■ Instructions for the task: Starting at the line that contains "Which series changed" and ending at the line that contains "What is the largest slice in the pie chart?", give every line in that span as a JSON list of strings, one string per line, with blank lines left out.

■ Extracted material:
··········

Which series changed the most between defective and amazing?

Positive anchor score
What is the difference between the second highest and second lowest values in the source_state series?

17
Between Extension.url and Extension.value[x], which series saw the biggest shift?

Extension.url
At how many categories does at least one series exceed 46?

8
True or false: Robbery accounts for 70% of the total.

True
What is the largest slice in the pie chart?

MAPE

··········

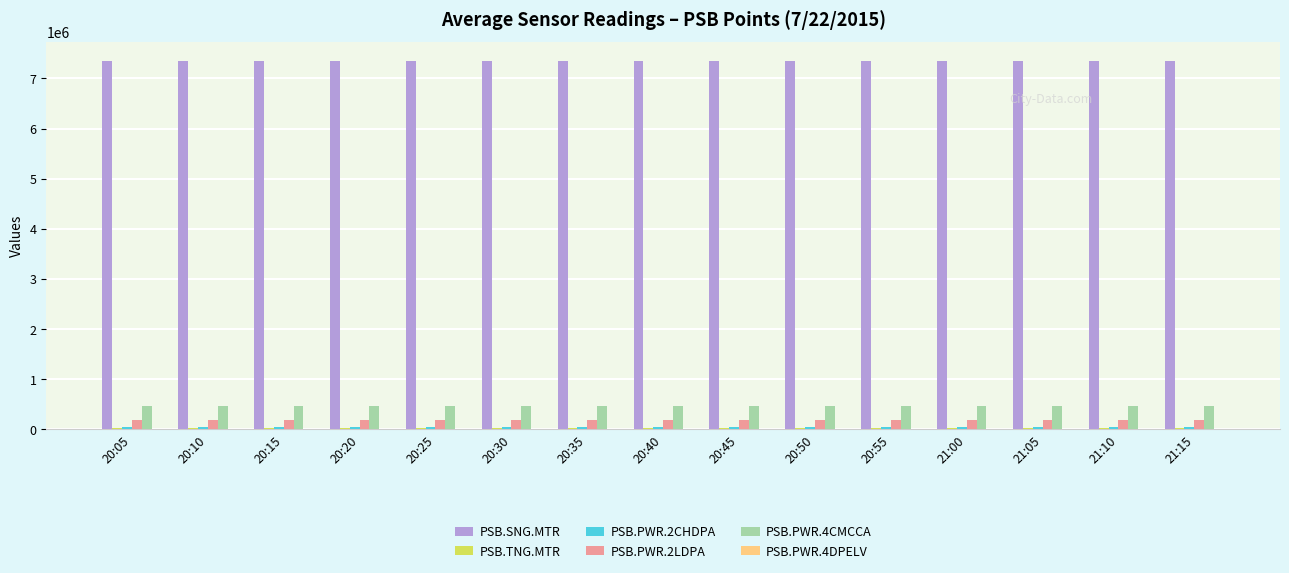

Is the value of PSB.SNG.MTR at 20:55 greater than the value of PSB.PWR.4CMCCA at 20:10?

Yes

··········

■ Result:
[
  "Which series changed the most between defective and amazing?",
  "Positive anchor score",
  "What is the difference between the second highest and second lowest values in the source_state series?",
  "17",
  "Between Extension.url and Extension.value[x], which series saw the biggest shift?",
  "Extension.url",
  "At how many categories does at least one series exceed 46?",
  "8",
  "True or false: Robbery accounts for 70% of the total.",
  "True",
  "What is the largest slice in the pie chart?"
]